Goebel figurines are appraised for value by three major distinct features, which are the age, condition and rarity of the porcelain miniatures. The Goebel stamp and the mold number imprinted on the figurines also contributes to its value.
There have been prices of these miniature works of art from about $25 to as high as $1,200 or more. Most Goebel figurines are animals, birds and flowers. In 1935, however, Franz Goebel commissioned the artwork of Sister Maria Innocentia Hummel, also known as Berta Hummel, to form the Hummel line of porcelain figurines.
The Goebel Hummel figurines are intricately hand-crafted children depicted in the whimsical drawings and sketches of the Franciscan Catholic sister. There were plates and bells also cast with her artwork embellished on them.
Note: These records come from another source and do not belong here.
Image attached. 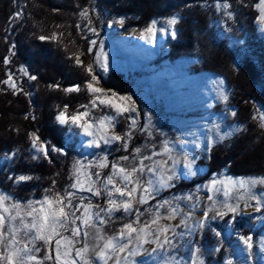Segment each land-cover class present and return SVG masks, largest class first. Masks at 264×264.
<instances>
[{
	"label": "rangeland",
	"instance_id": "obj_1",
	"mask_svg": "<svg viewBox=\"0 0 264 264\" xmlns=\"http://www.w3.org/2000/svg\"><path fill=\"white\" fill-rule=\"evenodd\" d=\"M89 1L91 6L81 8L78 12L79 20L76 23L83 33V38L86 40V50H78L75 53L73 61L79 57L84 66L93 64L95 56L100 52V44L102 43L103 53H106L108 56V69L105 71L93 64L95 73L99 76V83L95 84V86L105 89L109 95L115 92L119 96H130L131 100L126 103L137 109V113L135 114L137 122L139 125L145 126V131L141 132L139 129H133V135L128 141L127 149L122 146L120 141H114L111 144H103L101 142L99 147H96L90 146L88 143L93 137L86 135L79 128L62 125L57 121L61 126L67 128L66 144L70 145L74 143L76 154L71 163V168H69V184L63 190L52 191L61 193L65 190L76 191L77 197L84 196L86 198L85 202H87V198H91L93 204L107 206L104 195L95 197L91 196L87 191L79 192L76 189H69V185L74 182L73 166L75 161H81L87 166L89 163L97 161L101 156H106L108 162H115L122 156H129V160L122 163L131 168L134 164L139 163L142 156H152L153 152L160 153L164 141H167L169 147L172 149L171 158H169L168 154H160L152 156L151 160H145L144 163L151 165L153 160H166L169 174L175 171L179 175V179L172 181L174 186L179 181H190L195 177L208 173V167L202 164L201 159L206 164L210 148L223 143L228 138L230 139L239 133L243 125L232 120V115L227 111V107H223L228 99L225 101L220 97V90L223 89L228 98L230 96V89L225 77L215 73H194L191 71L193 65L201 62V57L198 53H195L196 55L194 54L193 56L179 57L175 60H169L166 57L168 50L167 41L175 38L171 35V32L175 31L177 33V24L168 27L165 24V20L175 15L178 17L179 22L181 20L180 11H175L168 16H155L150 19L147 25L152 20H156L157 28H168V31L165 33L157 31L155 43H150L141 39V31L147 25L140 26L138 18L129 13L108 17L101 27L95 28L93 23L89 25L88 19L80 15L83 9H88L90 17V12L94 14L97 12L95 5L97 0ZM223 2L224 0H213L201 4L200 9L207 11L209 15V22L206 25L207 29L205 32L208 33L212 40L225 41L234 56L233 68L238 69L243 56L254 57L256 50L255 40H252L248 35L246 29V19L248 16L242 15L243 8L240 7L239 3L227 0V3L231 7L226 10L223 8L218 9L216 7L217 3ZM258 2L259 0L252 4V8L257 12L258 9L253 7V5ZM243 3L246 5L248 2ZM227 11L232 13L231 18L226 15ZM16 13H20V15L17 16ZM258 16L259 12L256 14L253 23H255L260 37L264 39V23L258 19ZM20 17H22V9L18 8L14 14L13 22L19 21ZM120 18H124L122 25L114 23V21H118ZM90 27H94L96 32L90 31ZM91 40L97 41V44L94 46L90 45L89 41ZM89 47L92 48L91 52L88 51ZM102 60L103 55H101ZM112 78H117L121 85L112 83ZM5 85L11 88L8 84ZM71 86H66L64 89ZM260 86L257 85L258 88ZM88 94L90 95V101L92 95ZM89 101L79 104L76 110L79 108L80 111H84L80 106L87 105ZM61 110L62 108L59 109L58 113ZM90 112L91 116L97 119L106 114H114L112 109L103 106L91 108ZM120 117L123 118L124 123H121L119 129L123 133H126L130 121L125 119L124 116ZM118 119L119 117H117L115 122V134H120L116 130ZM213 124H218L222 132L230 133L228 137L223 141L213 142ZM137 147L141 149V153L134 152V149ZM30 150L33 159L37 160L44 157L43 153L37 152L32 146V142ZM57 153L64 154L65 149L63 152ZM13 156L14 153L11 152L0 158L1 170L7 171ZM186 158L194 159L193 170L196 173L195 175L186 176L183 174ZM96 170L95 168L85 169V171L93 172ZM110 170L109 166V168H105L102 171L104 174H107ZM149 175V173L145 172L142 174V178L148 179ZM17 176L20 175L14 177ZM260 176H264V174L236 175L230 173L226 167H223L219 171L209 173L205 180L195 183L190 187H185V189L164 193L165 190H170L173 187L164 188L156 196L155 200L149 201L146 205H138V207L143 211V209L150 206L154 207L157 201L172 200L173 197H180L181 199L173 202L178 203L183 212H192L189 225L199 221L203 217L204 211H208L209 219L206 221L203 229H197L191 236H185L183 239L177 238L179 247L177 255L183 258L182 264H188L191 257V249L196 246H199L204 252L203 259L205 264H227L229 259L232 261V264H264V250L260 246L261 241H264V220L257 219V217L264 216V210L257 213L253 207L246 208L244 206L245 202L241 200L239 201L240 213H228L221 218L216 216V213L226 211L223 207L224 202L235 204L238 192L233 191L231 197L226 198L222 193L209 190L212 187H221L219 181L226 182L228 177L236 180ZM10 177L14 178L11 172L8 174V178ZM213 180L218 181L215 186L211 184ZM23 182H16L13 179L15 186ZM254 191L262 192L264 191V186L257 185ZM0 192L7 194L12 200L18 201L21 204H27L29 201H41L46 195L50 194L47 191L39 198L30 197L26 200H20L1 187ZM188 196H191L192 199H184ZM209 196L213 197L215 203L208 199ZM114 198L119 199V196L117 195ZM73 202L78 203V199ZM250 203L254 204L255 201H251ZM161 212L163 213L164 210L162 209ZM233 215L236 216L234 220L232 219ZM149 216V213H145L141 217V220H147ZM213 216H216V218L212 219ZM242 216L245 217V221L240 220ZM131 219H134V216L125 214L121 210L114 213L110 222L101 225V227L108 234H112L123 223ZM180 219L181 217L177 216L175 220L162 221V223L179 224ZM177 231H184V229L181 227ZM216 232H219L220 236H217ZM205 233L208 234V238L205 237ZM240 235L252 236L254 247L251 253L247 251L246 245L240 241ZM187 241H191L192 243L188 244L186 243ZM153 246L151 244L145 245L148 248ZM217 248H219V251H214ZM42 254L43 250L38 255ZM136 259L137 261L147 260L148 264H157V261L143 254ZM109 264H111V261Z\"/></svg>",
	"mask_w": 264,
	"mask_h": 264
},
{
	"label": "trees",
	"instance_id": "obj_2",
	"mask_svg": "<svg viewBox=\"0 0 264 264\" xmlns=\"http://www.w3.org/2000/svg\"><path fill=\"white\" fill-rule=\"evenodd\" d=\"M211 1L97 0V12H90L96 28L103 26L113 15L129 13L138 18L140 26H145L152 17L180 11L176 36L167 41L166 57L175 60L198 53L201 62L193 65L191 71L220 74L230 89L223 107H227L231 115L235 113L232 120L243 125L241 131L212 146L206 164L201 159L208 167V173L190 181H179L164 193L190 187L223 167L236 175L264 174V128L260 127L259 119L264 113V39L253 23L258 12L252 4L257 0H230L239 3L243 8L242 15L248 16L246 29L256 47L254 57L243 56L238 69L233 68L234 56L225 41L212 40L205 32L209 15L200 8L203 2ZM90 6L89 0H0V82L8 79L10 74L19 89L0 83V158L14 153L7 171L0 169V187L17 199L39 198L49 189L60 191L69 184V168L76 151L74 143L66 144L67 128L57 122L56 115L65 105L72 112L90 99L84 90L89 76L73 61L78 50H86V40L76 25L78 12ZM18 8L22 9V17L13 22ZM54 34L56 38L39 39ZM30 76L36 79H30ZM111 81L120 84L117 78ZM77 84L81 91H63L64 87ZM257 85H261L260 88ZM121 123L124 120L119 117L116 130L124 134L119 129ZM32 133L41 141L65 149V153L51 151L48 157L33 159L30 154ZM10 172L13 177L26 175L33 178L15 186L13 179L8 178ZM240 220L245 221V217ZM205 237L208 238L207 233Z\"/></svg>",
	"mask_w": 264,
	"mask_h": 264
},
{
	"label": "snow or ice",
	"instance_id": "obj_3",
	"mask_svg": "<svg viewBox=\"0 0 264 264\" xmlns=\"http://www.w3.org/2000/svg\"><path fill=\"white\" fill-rule=\"evenodd\" d=\"M218 9H229L231 5L224 0L223 3H217ZM253 7L258 9V19L264 23V0H259ZM17 16L20 13H16ZM81 16L88 19V24H92L88 9H83ZM231 18L232 13L226 12ZM114 23L123 24L124 18H120ZM178 23V17L173 15L165 20L168 27ZM93 33L96 32L94 27L89 28ZM165 33L167 27L157 28V21L152 20L142 31L141 39L150 43H155L156 32ZM62 35V34H61ZM171 35L175 37L176 32L172 31ZM53 37L40 36L39 39H53ZM90 45H96L97 41H89ZM89 52L92 48L89 47ZM101 55L103 60L101 61ZM5 63L8 60L5 59ZM75 63L78 67H84L85 72L90 79L85 81V89L92 95V99L87 105L80 107L84 111L77 110L69 113L68 106L57 114L56 120L62 125H69L73 128L81 129L86 135L93 137L89 140L90 146L99 147L100 143L111 144L114 141H120L122 146L127 149L128 141L133 135V129L145 131V126L139 125L136 119L137 109L127 104L131 100L130 96H119L117 93L108 92L96 87L99 83V76L95 73L93 64L107 71L108 56L103 53V44H100V52L95 56L93 64L87 66L76 58ZM22 71H25L22 69ZM30 79H36L30 76ZM0 83L8 84L14 90L17 85L12 81L9 74L8 79ZM59 88V85H56ZM80 85H74L63 89V91L79 92ZM220 97L227 100L228 96L220 90ZM134 103V102H133ZM103 106L113 110L114 114H106L100 118H93L90 109ZM232 115H235L233 112ZM124 116L130 121L128 131L124 134H115V122L117 117ZM150 119V117H149ZM260 127L264 128V113L260 114ZM213 142L223 141L230 133L222 132L218 124H213ZM32 146L44 157H48L49 151L63 152V148L49 144L47 141H41L40 137L32 133ZM172 149L167 141L162 143L161 152H153L152 156L168 154L171 158ZM134 152L141 153L139 147ZM152 156H142L138 164L131 168L125 166L122 162L128 161L129 156H122L118 161L108 162L106 156H101L94 163L84 165L81 161L74 163V182L69 185V189H76L79 192L87 191L91 196H105L106 205L93 204L91 198L84 196L77 197L76 191L65 190L53 192L47 190L50 194L46 195L41 201H29L27 204H21L12 200L10 196L0 192V264H148L147 260L137 261V257L146 255L157 261V264H182L183 258L178 257L179 251L178 240L185 236H191L197 229H203L206 221L209 219L208 211H204L203 217L199 221L189 225L192 218V212H183L178 203L180 197H173L172 200L165 199L157 201L154 207L141 210L138 205H146L151 200H155L160 191L164 188L173 187L172 181L179 179V175L172 171L169 174L167 161H152V164H145V160H151ZM194 159H185L184 175H195L193 170ZM111 168L107 174L103 169ZM97 169L96 171H85V169ZM149 173L148 179H143V173ZM83 177V179H82ZM31 176L20 175L10 177L16 182H22L32 179ZM55 181H53V184ZM218 181L213 180L212 186ZM221 187H212L209 190L222 193L224 197L230 198L233 191H237L236 203H223L226 211H219L216 216L224 217L228 213H240V203L243 200L244 206L253 207L255 212L260 213L264 210V191L257 192L254 189L257 185L264 186V176L239 178L233 180L231 177L227 181H219ZM119 196V199L114 197ZM78 199V203L74 200ZM184 199L191 200L188 196ZM208 199L213 201V197ZM251 201H255L251 204ZM215 203V201H213ZM195 207V205H193ZM164 210L162 213L161 210ZM123 211L125 214L134 216V219L123 223L120 228L108 234L101 225L108 224L116 212ZM79 213V214H78ZM149 213V219L142 221L141 217ZM180 216L179 224L162 223V221L175 220ZM213 216L212 219H215ZM236 218L233 215L232 219ZM264 220V216L257 217ZM184 231H177L179 228ZM220 236L219 232L215 233ZM240 241L246 245L247 251L252 252L254 247L251 235H240ZM38 242H40L38 244ZM186 243L191 244V241ZM154 245L151 248L145 245ZM264 250V241L260 244ZM42 255H38L42 252ZM219 251V248L214 249ZM204 252L199 246L191 249V257L188 264H205L203 259ZM227 264H232L229 259Z\"/></svg>",
	"mask_w": 264,
	"mask_h": 264
}]
</instances>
She risked her life during World War II Nazi Germany to bring her artwork to the forefront. Sister Hummel worked under strenuous and difficult conditions because her work was banned by the Nazis.
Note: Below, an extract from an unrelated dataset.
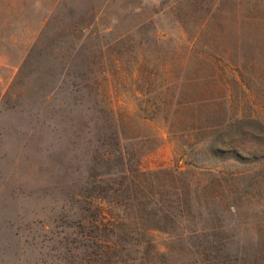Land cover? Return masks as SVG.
<instances>
[{"label":"rangeland","instance_id":"obj_1","mask_svg":"<svg viewBox=\"0 0 264 264\" xmlns=\"http://www.w3.org/2000/svg\"><path fill=\"white\" fill-rule=\"evenodd\" d=\"M220 1L0 0V264H264V29L216 15L202 39L226 48L246 80L231 65L214 69L194 38ZM132 48L145 67L171 70L170 97L157 115L125 75L124 88L110 87L128 111L123 133L139 137L127 151H140L143 172L182 174L149 179L172 220L138 236L110 191L98 205L71 197L87 187L97 149L81 124L101 116L70 83L85 85L117 54L131 64ZM98 207L104 224L125 227L91 225Z\"/></svg>","mask_w":264,"mask_h":264},{"label":"trees","instance_id":"obj_2","mask_svg":"<svg viewBox=\"0 0 264 264\" xmlns=\"http://www.w3.org/2000/svg\"><path fill=\"white\" fill-rule=\"evenodd\" d=\"M216 15H222L225 23H233L239 26L240 30L246 27L254 28V30H263L264 0H221L218 5L211 7L208 11V16L201 21L195 33L194 46L201 49V59L203 61L216 70L227 68L231 65L233 72L241 80H246L243 77L245 66L238 63L226 48L224 50L221 47V49L219 47L216 48L214 43L202 39ZM99 54L102 55L101 59L103 60L104 53L102 49H99ZM129 54V61L131 60L129 65L122 61L121 54H117L111 61V67L104 66L97 71L90 69L87 73L88 76L85 77L87 78L85 85L79 87L75 86L73 82L70 83L71 89L75 92L84 91L86 93V101L79 100L77 101L78 105L88 102L90 106L87 107L85 105V111L95 110L97 115L100 114L101 116V123H94L92 129L90 124H81V128L83 127L87 134L88 130L94 132V142L97 144V149L91 157V173L85 179L87 187L78 189L71 197L75 201L88 200L90 203L96 204L104 200V194L110 191L111 196L122 199L116 204L119 203L124 209L130 210L131 213L128 216L131 219L130 226L138 236L139 233L146 234L150 231L164 232L163 224L172 220L167 216L164 202L162 201L163 185L157 181L154 186H151L149 179L152 181V179H157L159 176H166L174 182L182 174L176 170L143 172L140 168V159L142 158L140 151L137 150L134 154L127 151L128 143H138L139 137H127L123 133L121 117L125 114L128 115V111L112 103L108 94L110 87L113 92H117L119 87L124 88L125 85L123 83L117 82L122 80L123 75H125L124 79L127 77L126 79H129V82L131 81L130 90L133 94L140 93L148 96L147 100L144 101L147 108H145V111L159 115L163 113L169 103L171 75L169 68H158L154 65L151 68L145 67L146 58L144 52L136 53L132 48L129 50ZM106 62L110 64V61ZM65 75L69 77L70 74L66 72ZM248 78L247 82L256 83L257 78ZM109 79L116 81V83H111L112 81ZM233 79L235 80V77ZM55 90L56 87H52L49 84L43 90L45 100H50ZM132 157L135 163L130 165ZM101 184L105 186H101ZM177 196L179 197V194H176ZM108 204H111V201ZM97 205H93V207H97ZM98 211V217L90 223L91 225H96L97 227L108 226L113 229L119 227L116 225L125 227L124 224H119V222L115 224L107 221L104 224L103 221L106 220L104 211L99 207ZM106 249L110 248L106 247Z\"/></svg>","mask_w":264,"mask_h":264}]
</instances>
Eventually, the Hummel division of Goebel Porzellan GmbH was sold in 2008 to Manufaktur Rodental. In 1950, Walt Disney negotiated a deal with Franz Goebel to use some of his characters in the Goebel figurine collections, which feature Bambi and other famous Disney characters. There are several collections that carry on the Goebel tradition of producing fine porcelain figurines.